Imani: This year TJNA and its partners in the Stop the Bleeding Africa campaign are “relaunching” the campaign. Can you tell us yet what this will involve, and what new initiatives will be included?

Farah: Since its establishment in 2015, the Stop the Bleeding Campaign (STBC) has been highly successful in building awareness about IFFs from Africa at national and continental levels. Further, it has contributed to broadening conversation on IFFs beyond specialized circles and mobilized ordinary people and grassroots social movements who are the most affected by IFFs. Five years later, the persistence of IFFs and the need for a coordination structure prompted the relaunch of the Campaign. TJNA is a proud member of this STBC Consortium which also includes: The African Women’s Development and Communication Network (FEMNET), Trust Africa, African Coalition on Debt and Development (AFRODAD); African Regional Organisation of the International Trade Union Confederation (ITUC-Africa), and the Pan African Lawyers Union (PALU).

For more information on relaunch events in February 2021, see the Facebook video on Relaunch of Stop the Bleeding Campaign and this report on the Alternative Mining Indaba.

Imani: The TJNA has consistently maintained an active involvement in global debates on tax justice and illicit financial flow, and promoted engagement with those concerned with these issues in countries of the Global North. In November 2015 representatives of the Stop the Bleeding Africa campaign, including Alvin Mosioma, Luckystar Miyandazi, and Briggs Bomba, met with activists in Washington, DC. But awareness of global tax justice is still more an exception than the rule among economic justice activists in the United States, who are preoccupied with their local communities. Will the relaunched campaign provide new opportunities for activists in the United States to learn from TJNA’s experience?

Farah: One unique attribute of the STBC is that it seeks impact both at national and international levels. Therefore, support from around the world including from activists in the United States is welcome. We invite everyone to sign the petition and to spread the message of the campaign with this short musical video. The STBC will include opportunities for digital activism and for provision of educational resources.

While the campaign aims primarily at constituencies on the Africa continent, the campaign also plays a leading role in global efforts which provide campaign resources usable anywhere. These include, for example, the 2018 campaign demanding that multinationals pay their fair share of tax in all countries they operate in. In March this year there are a series of events and educational resources highlighting Tax Justice for Women’s Rights.

Imani: U.S. states and local governments, like African countries, are starved of resources to meet community needs, such as health, education, and other services, while Black and Brown communities suffer disproportionately and multinational corporations and billionaires evade taxes. If you were speaking to local activists in Black or Brown communities in the United States, how would you explain to them why common international action is needed to address global systems that promote tax evasion.
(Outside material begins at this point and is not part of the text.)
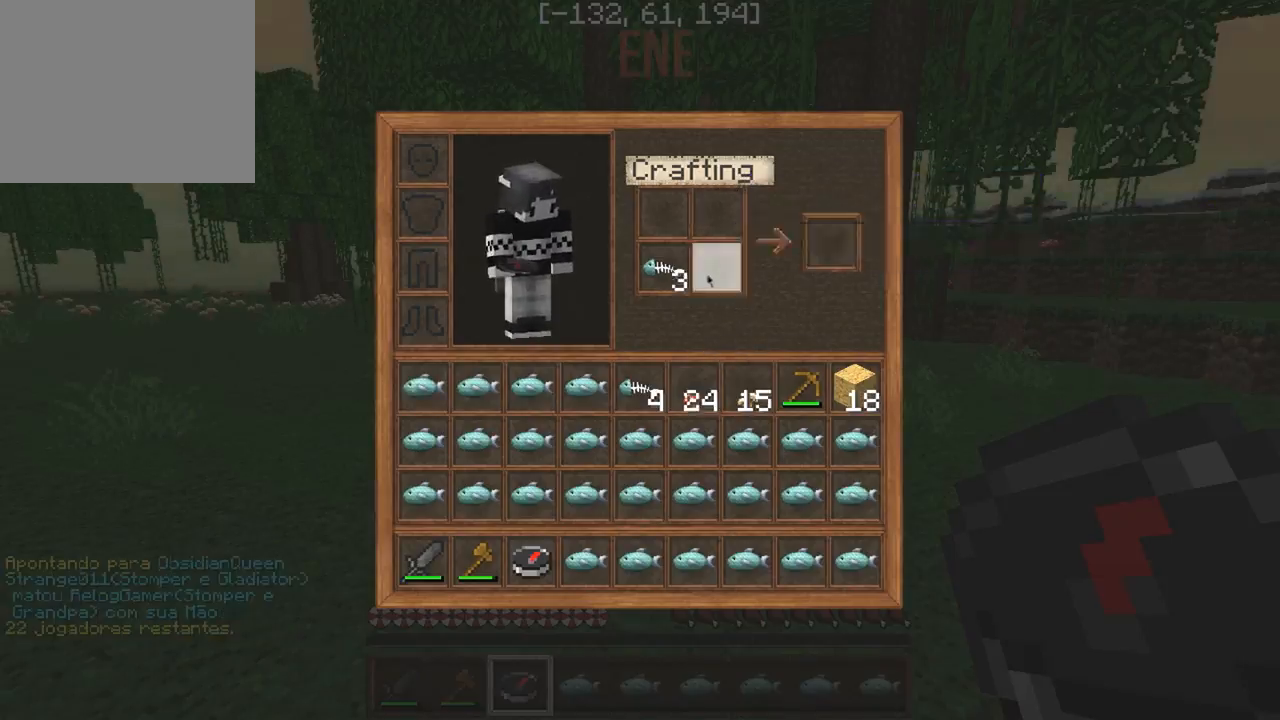
{"keys": [], "events": []}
Farah: In today’s global economy, multinational corporations and the ultra-rich find it easy to move their money across borders and to find loopholes in tax codes to avoid paying their fair share. Politicians and economists cite austerity as the excuse for not funding health, education, and other needs. Those of us who seek to promote justice must find ways to collaborate across borders so that public needs prevail over the unchecked search for private profits.